Directions: Rewrite every one of the lines below, replacing "ComputerBase" with "CB Online" wherever it appears and keeping everything else the same. Leave the pictures out of your answer.

Transcribed page text
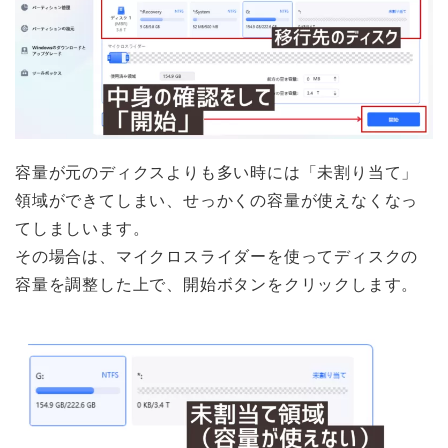
容量が元のディクスよりも多い時には「未割り当て」
領域ができてしまい、せっかくの容量が使えなくなっ
てしましいます。
その場合は、マイクロスライダーを使ってディスクの
容量を調整した上で、開始ボタンをクリックします。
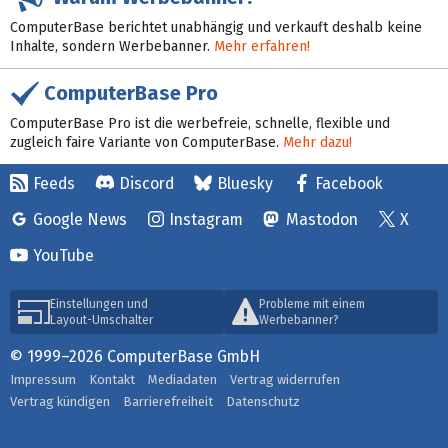
ComputerBase berichtet unabhängig und verkauft deshalb keine
Inhalte, sondern Werbebanner.
Mehr erfahren!
ComputerBase Pro
ComputerBase Pro ist die werbefreie, schnelle, flexible und
zugleich faire Variante von ComputerBase.
Mehr dazu!
Feeds
Discord
Bluesky
Facebook
Google News
Instagram
Mastodon
X
YouTube
Einstellungen und
Probleme mit einem
Layout-Umschalter
Werbebanner?
© 1999–2026 ComputerBase GmbH
Impressum
Kontakt
Mediadaten
Vertrag widerrufen
Vertrag kündigen
Barrierefreiheit
Datenschutz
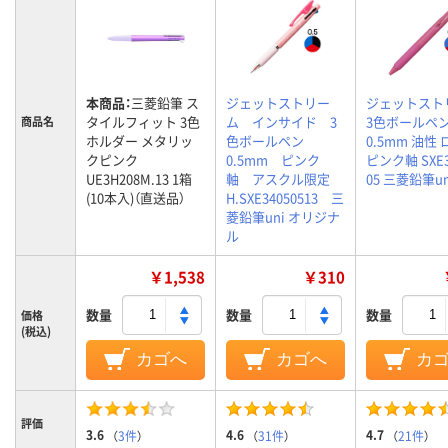
本商品：
三菱鉛筆 ス
ジェットストリー
ジェットスト
タイルフィット 3色
ム インサイド 3
3色ボールペ
商品名
ホルダー メタリッ
色ボールペン
0.5mm 油性
クピンク
0.5mm ピンク
ピンク軸 SXE3
UE3H208M.13 1箱
軸 アスクル限定
05 三菱鉛筆u
(10本入)（直送品）
H.SXE34050513 三
菱鉛筆uni オリジナ
ル
￥1,538
￥310
数量
数量
数量
価格
(税込)
カゴへ
カゴへ
カ
評価
3.6
4.6
4.7
（
3件
）
（
31件
）
（
21件
）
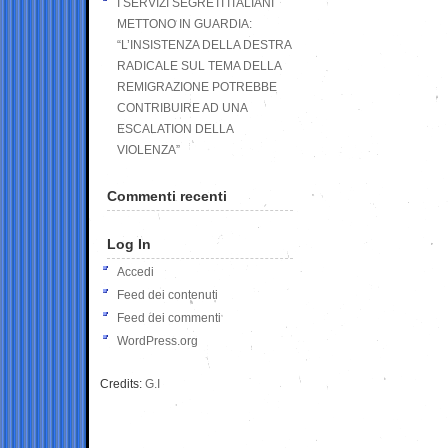
I SERVIZI SEGRETI ITALIANI
METTONO IN GUARDIA:
“L’INSISTENZA DELLA DESTRA
RADICALE SUL TEMA DELLA
REMIGRAZIONE POTREBBE
CONTRIBUIRE AD UNA
ESCALATION DELLA
VIOLENZA”
Commenti recenti
Log In
Accedi
Feed dei contenuti
Feed dei commenti
WordPress.org
Credits:
G.I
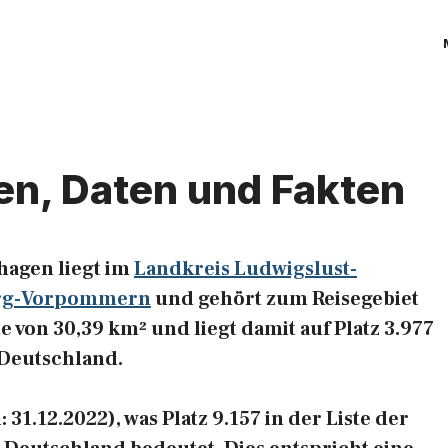
en, Daten und Fakten
hagen liegt im
Landkreis Ludwigslust-
rg-Vorpommern
und gehört zum Reisegebiet
 von 30,39 km² und liegt damit auf Platz 3.977
 Deutschland.
1.12.2022), was Platz 9.157 in der Liste der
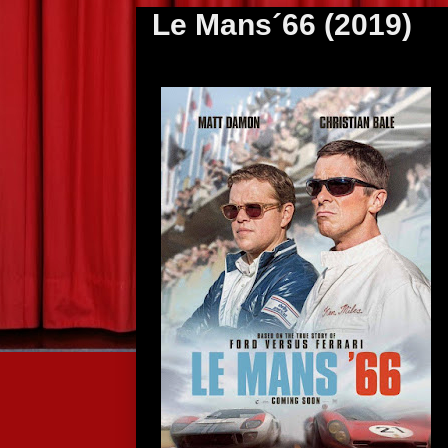
Le Mans´66 (2019)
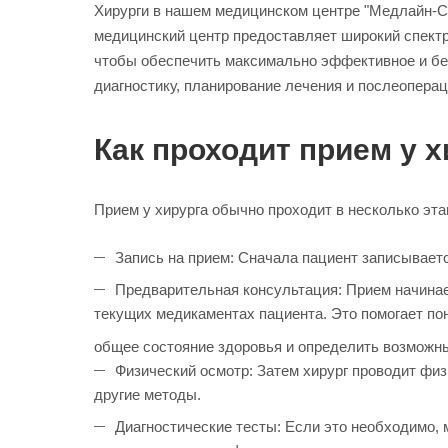
Хирурги в нашем медицинском центре "Медлайн-Се
медицинский центр предоставляет широкий спектр
чтобы обеспечить максимально эффективное и бе
диагностику, планирование лечения и послеоперац
Как проходит прием у 
Прием у хирурга обычно проходит в несколько эта
Запись на прием: Сначала пациент записываетс
Предварительная консультация: Прием начинает
текущих медикаментах пациента. Это помогает по
общее состояние здоровья и определить возможны
Физический осмотр: Затем хирург проводит фи
другие методы.
Диагностические тесты: Если это необходимо, 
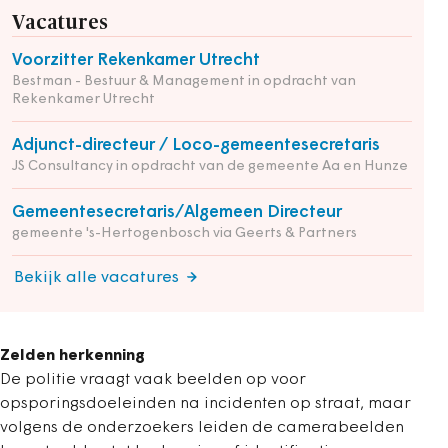
Vacatures
Voorzitter Rekenkamer Utrecht
Bestman - Bestuur & Management in opdracht van
Rekenkamer Utrecht
Adjunct-directeur / Loco-gemeentesecretaris
JS Consultancy in opdracht van de gemeente Aa en Hunze
Gemeentesecretaris/Algemeen Directeur
gemeente 's-Hertogenbosch via Geerts & Partners
Bekijk alle vacatures
Zelden herkenning
De politie vraagt vaak beelden op voor
opsporingsdoeleinden na incidenten op straat, maar
volgens de onderzoekers leiden de camerabeelden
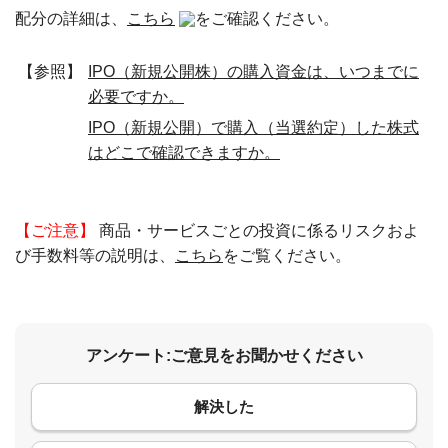
配分の詳細は、
こちら
をご確認ください。
【参照】
IPO（新規公開株）の購入資金は、いつまでに
必要ですか。
IPO（新規公開）で購入（当選約定）した株式
はどこで確認できますか。
【ご注意】
商品・サービスごとの投資に係るリスクおよ
び手数料等の説明は、
こちら
をご覧ください。
アンケート:ご意見をお聞かせください
解決した
コメント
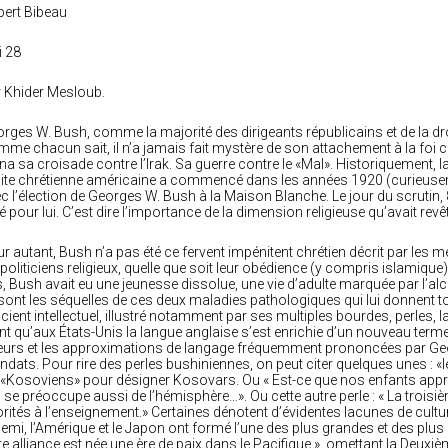
ert Bibeau
 28
 Khider Mesloub.
rges W. Bush, comme la majorité des dirigeants républicains et de la droi
me chacun sait, il n’a jamais fait mystère de son attachement à la foi 
a sa croisade contre l’Irak. Sa guerre contre le «Mal». Historiquement, 
ite chrétienne américaine a commencé dans les années 1920 (curieuseme
c l’élection de Georges W. Bush à la Maison Blanche. Le jour du scrutin,
é pour lui. C’est dire l’importance de la dimension religieuse qu’avait rev
r autant, Bush n’a pas été ce fervent impénitent chrétien décrit par les
 politiciens religieux, quelle que soit leur obédience (y compris islamique)
, Bush avait eu une jeunesse dissolue, une vie d’adulte marquée par l’a
sont les séquelles de ces deux maladies pathologiques qui lui donnent tou
icient intellectuel, illustré notamment par ses multiples bourdes, perles
nt qu’aux États-Unis la langue anglaise s’est enrichie d’un nouveau terme 
eurs et les approximations de langage fréquemment prononcées par Ge
dats. Pour rire des perles bushiniennes, on peut citer quelques unes : «l
 «Kosoviens» pour désigner Kosovars. Ou « Est-ce que nos enfants appr
 se préoccupe aussi de l’hémisphère…». Ou cette autre perle : « La troisiè
orités à l’enseignement.» Certaines dénotent d’évidentes lacunes de cultu
demi, l’Amérique et le Japon ont formé l’une des plus grandes et des plu
te alliance est née une ère de paix dans le Pacifique », omettant la Deu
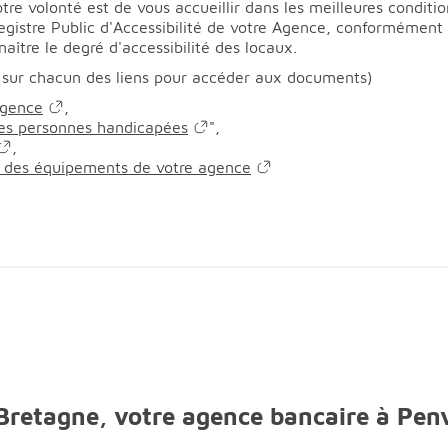
re volonté est de vous accueillir dans les meilleures conditio
Registre Public d'Accessibilité de votre Agence, conformémen
aître le degré d'accessibilité des locaux.
 sur chacun des liens pour accéder aux documents)
agence
,
 les personnes handicapées
",
,
en des équipements de votre agence
 Bretagne, votre agence bancaire à Pe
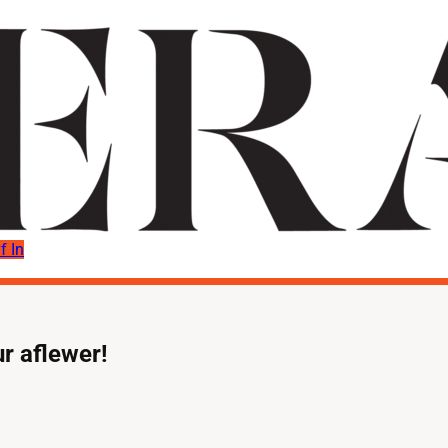
f In
r aflewer!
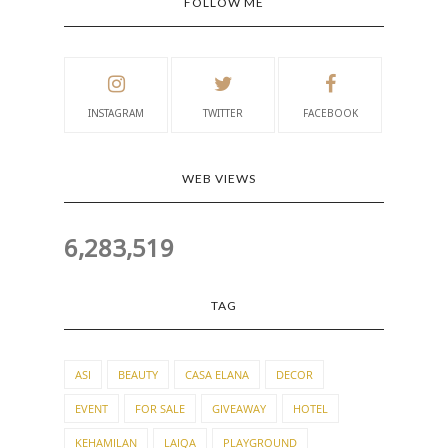
FOLLOW ME
INSTAGRAM
TWITTER
FACEBOOK
WEB VIEWS
6,283,519
TAG
ASI
BEAUTY
CASA ELANA
DECOR
EVENT
FOR SALE
GIVEAWAY
HOTEL
KEHAMILAN
LAIQA
PLAYGROUND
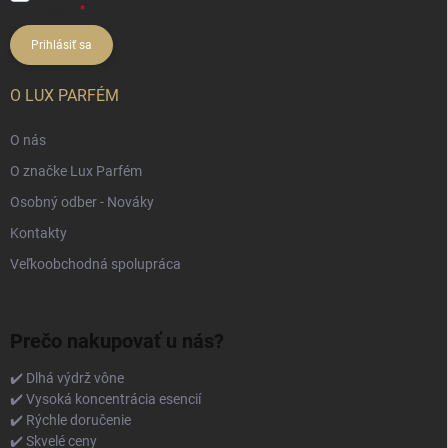
údajov
Prihlásiť sa
O LUX PARFÉM
O nás
O značke Lux Parfém
Osobný odber - Nováky
Kontakty
Veľkoobchodná spolupráca
Prečo nakupovať u nás?
✔️ Dlhá výdrž vône
✔️ Vysoká koncentrácia esencií
✔️ Rýchle doručenie
✔️ Skvelé ceny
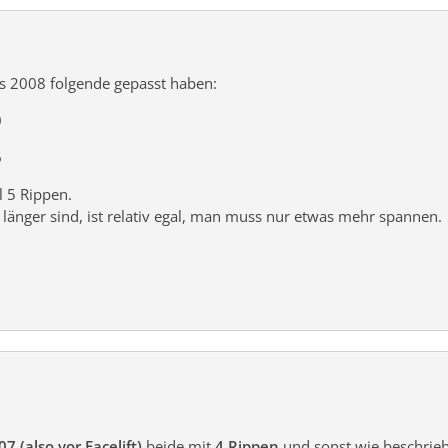
us 2008 folgende gepasst haben:
0
6
l 5 Rippen.
änger sind, ist relativ egal, man muss nur etwas mehr spannen.
07 (also vor Facelift)
beide mit
4 Rippen
und sonst wie beschrie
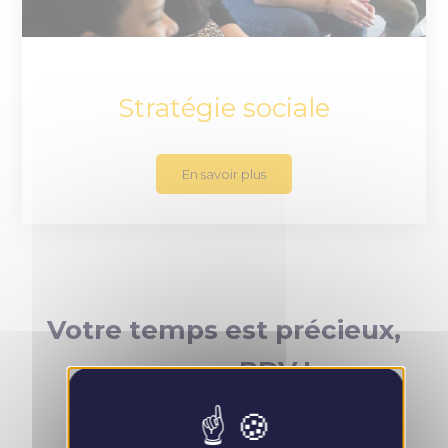
Stratégie sociale
En savoir plus
Votre temps est précieux,
prenez RDV !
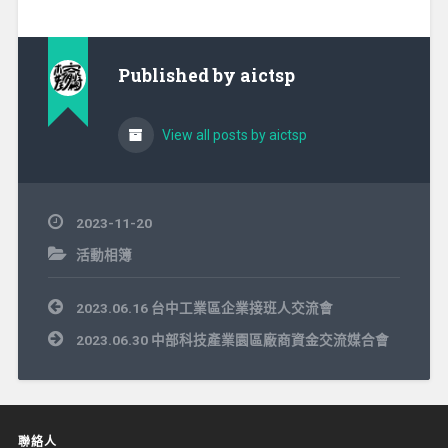
Published by
aictsp
View all posts by aictsp
2023-11-20
活動相簿
文
2023.06.16 台中工業區企業接班人交流會
章
導
2023.06.30 中部科技產業園區廠商資金交流媒合會
覽
聯絡人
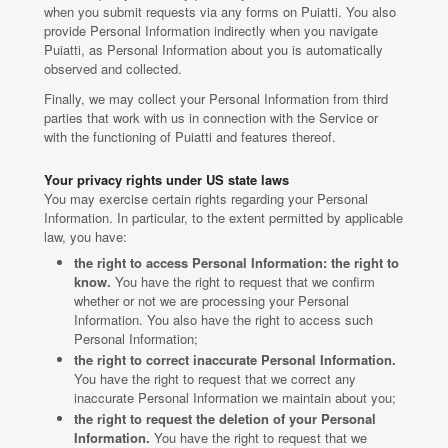
when you submit requests via any forms on Puiatti. You also
provide Personal Information indirectly when you navigate
Puiatti, as Personal Information about you is automatically
observed and collected.
Finally, we may collect your Personal Information from third
parties that work with us in connection with the Service or
with the functioning of Puiatti and features thereof.
Your privacy rights under US state laws
You may exercise certain rights regarding your Personal
Information. In particular, to the extent permitted by applicable
law, you have:
the right to access Personal Information: the right to
know.
You have the right to request that we confirm
whether or not we are processing your Personal
Information. You also have the right to access such
Personal Information;
the right to correct inaccurate Personal Information.
You have the right to request that we correct any
inaccurate Personal Information we maintain about you;
the right to request the deletion of your Personal
Information.
You have the right to request that we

Result of this task:
容量が元のディクスよりも多い時には「未割り当て」
領域ができてしまい、せっかくの容量が使えなくなっ
てしましいます。
その場合は、マイクロスライダーを使ってディスクの
容量を調整した上で、開始ボタンをクリックします。
CB Online berichtet unabhängig und verkauft deshalb keine
Inhalte, sondern Werbebanner.
Mehr erfahren!
CB Online Pro
CB Online Pro ist die werbefreie, schnelle, flexible und
zugleich faire Variante von CB Online.
Mehr dazu!
Feeds
Discord
Bluesky
Facebook
Google News
Instagram
Mastodon
X
YouTube
Einstellungen und
Probleme mit einem
Layout-Umschalter
Werbebanner?
© 1999–2026 CB Online GmbH
Impressum
Kontakt
Mediadaten
Vertrag widerrufen
Vertrag kündigen
Barrierefreiheit
Datenschutz
本商品：
三菱鉛筆 ス
ジェットストリー
ジェットスト
タイルフィット 3色
ム インサイド 3
3色ボールペ
商品名
ホルダー メタリッ
色ボールペン
0.5mm 油性
クピンク
0.5mm ピンク
ピンク軸 SXE3
UE3H208M.13 1箱
軸 アスクル限定
05 三菱鉛筆u
(10本入)（直送品）
H.SXE34050513 三
菱鉛筆uni オリジナ
ル
￥1,538
￥310
数量
数量
数量
価格
(税込)
カゴへ
カゴへ
カ
評価
3.6
4.6
4.7
（
3件
）
（
31件
）
（
21件
）
I SERVIZI SEGRETI ITALIANI
METTONO IN GUARDIA:
“L’INSISTENZA DELLA DESTRA
RADICALE SUL TEMA DELLA
REMIGRAZIONE POTREBBE
CONTRIBUIRE AD UNA
ESCALATION DELLA
VIOLENZA”
Commenti recenti
Log In
Accedi
Feed dei contenuti
Feed dei commenti
WordPress.org
Credits:
G.I
en, Daten und Fakten
hagen liegt im
Landkreis Ludwigslust-
rg-Vorpommern
und gehört zum Reisegebiet
 von 30,39 km² und liegt damit auf Platz 3.977
 Deutschland.
1.12.2022), was Platz 9.157 in der Liste der
Le Mans´66 (2019)
Хирурги в нашем медицинском центре "Медлайн-Се
медицинский центр предоставляет широкий спектр
чтобы обеспечить максимально эффективное и бе
диагностику, планирование лечения и послеоперац
Как проходит прием у 
Прием у хирурга обычно проходит в несколько эта
Запись на прием: Сначала пациент записываетс
Предварительная консультация: Прием начинает
текущих медикаментах пациента. Это помогает по
общее состояние здоровья и определить возможны
Физический осмотр: Затем хирург проводит фи
другие методы.
Диагностические тесты: Если это необходимо, 
Vacatures
Voorzitter Rekenkamer Utrecht
Bestman - Bestuur & Management in opdracht van
Rekenkamer Utrecht
Adjunct-directeur / Loco-gemeentesecretaris
JS Consultancy in opdracht van de gemeente Aa en Hunze
Gemeentesecretaris/Algemeen Directeur
gemeente 's-Hertogenbosch via Geerts & Partners
Bekijk alle vacatures
Zelden herkenning
De politie vraagt vaak beelden op voor
opsporingsdoeleinden na incidenten op straat, maar
volgens de onderzoekers leiden de camerabeelden
配分の詳細は、
こちら
をご確認ください。
【参照】
IPO（新規公開株）の購入資金は、いつまでに
必要ですか。
IPO（新規公開）で購入（当選約定）した株式
はどこで確認できますか。
【ご注意】
商品・サービスごとの投資に係るリスクおよ
び手数料等の説明は、
こちら
をご覧ください。
アンケート:ご意見をお聞かせください
解決した
コメント
ert Bibeau
 28
 Khider Mesloub.
rges W. Bush, comme la majorité des dirigeants républicains et de la droi
me chacun sait, il n’a jamais fait mystère de son attachement à la foi 
a sa croisade contre l’Irak. Sa guerre contre le «Mal». Historiquement, 
ite chrétienne américaine a commencé dans les années 1920 (curieuseme
c l’élection de Georges W. Bush à la Maison Blanche. Le jour du scrutin,
é pour lui. C’est dire l’importance de la dimension religieuse qu’avait rev
r autant, Bush n’a pas été ce fervent impénitent chrétien décrit par les
 politiciens religieux, quelle que soit leur obédience (y compris islamique)
, Bush avait eu une jeunesse dissolue, une vie d’adulte marquée par l’a
sont les séquelles de ces deux maladies pathologiques qui lui donnent tou
icient intellectuel, illustré notamment par ses multiples bourdes, perles
nt qu’aux États-Unis la langue anglaise s’est enrichie d’un nouveau terme 
eurs et les approximations de langage fréquemment prononcées par Ge
dats. Pour rire des perles bushiniennes, on peut citer quelques unes : «l
 «Kosoviens» pour désigner Kosovars. Ou « Est-ce que nos enfants appr
 se préoccupe aussi de l’hémisphère…». Ou cette autre perle : « La troisiè
orités à l’enseignement.» Certaines dénotent d’évidentes lacunes de cultu
demi, l’Amérique et le Japon ont formé l’une des plus grandes et des plu
te alliance est née une ère de paix dans le Pacifique », omettant la Deu
re volonté est de vous accueillir dans les meilleures conditio
Registre Public d'Accessibilité de votre Agence, conformémen
aître le degré d'accessibilité des locaux.
 sur chacun des liens pour accéder aux documents)
agence
,
 les personnes handicapées
",
,
en des équipements de votre agence
 Bretagne, votre agence bancaire à Pe
f In
r aflewer!
FOLLOW ME
INSTAGRAM
TWITTER
FACEBOOK
WEB VIEWS
6,283,519
TAG
ASI
BEAUTY
CASA ELANA
DECOR
EVENT
FOR SALE
GIVEAWAY
HOTEL
KEHAMILAN
LAIQA
PLAYGROUND
údajov
Prihlásiť sa
O LUX PARFÉM
O nás
O značke Lux Parfém
Osobný odber - Nováky
Kontakty
Veľkoobchodná spolupráca
Prečo nakupovať u nás?
✔️ Dlhá výdrž vône
✔️ Vysoká koncentrácia esencií
✔️ Rýchle doručenie
✔️ Skvelé ceny
us 2008 folgende gepasst haben:
0
6
l 5 Rippen.
änger sind, ist relativ egal, man muss nur etwas mehr spannen.
07 (also vor Facelift)
beide mit
4 Rippen
und sonst wie beschrie
Stratégie sociale
En savoir plus
Votre temps est précieux,
prenez RDV !
Published by
aictsp
View all posts by aictsp
2023-11-20
活動相簿
文
2023.06.16 台中工業區企業接班人交流會
章
導
2023.06.30 中部科技產業園區廠商資金交流媒合會
覽
聯絡人
when you submit requests via any forms on Puiatti. You also
provide Personal Information indirectly when you navigate
Puiatti, as Personal Information about you is automatically
observed and collected.
Finally, we may collect your Personal Information from third
parties that work with us in connection with the Service or
with the functioning of Puiatti and features thereof.
Your privacy rights under US state laws
You may exercise certain rights regarding your Personal
Information. In particular, to the extent permitted by applicable
law, you have:
the right to access Personal Information: the right to
know.
You have the right to request that we confirm
whether or not we are processing your Personal
Information. You also have the right to access such
Personal Information;
the right to correct inaccurate Personal Information.
You have the right to request that we correct any
inaccurate Personal Information we maintain about you;
the right to request the deletion of your Personal
Information.
You have the right to request that we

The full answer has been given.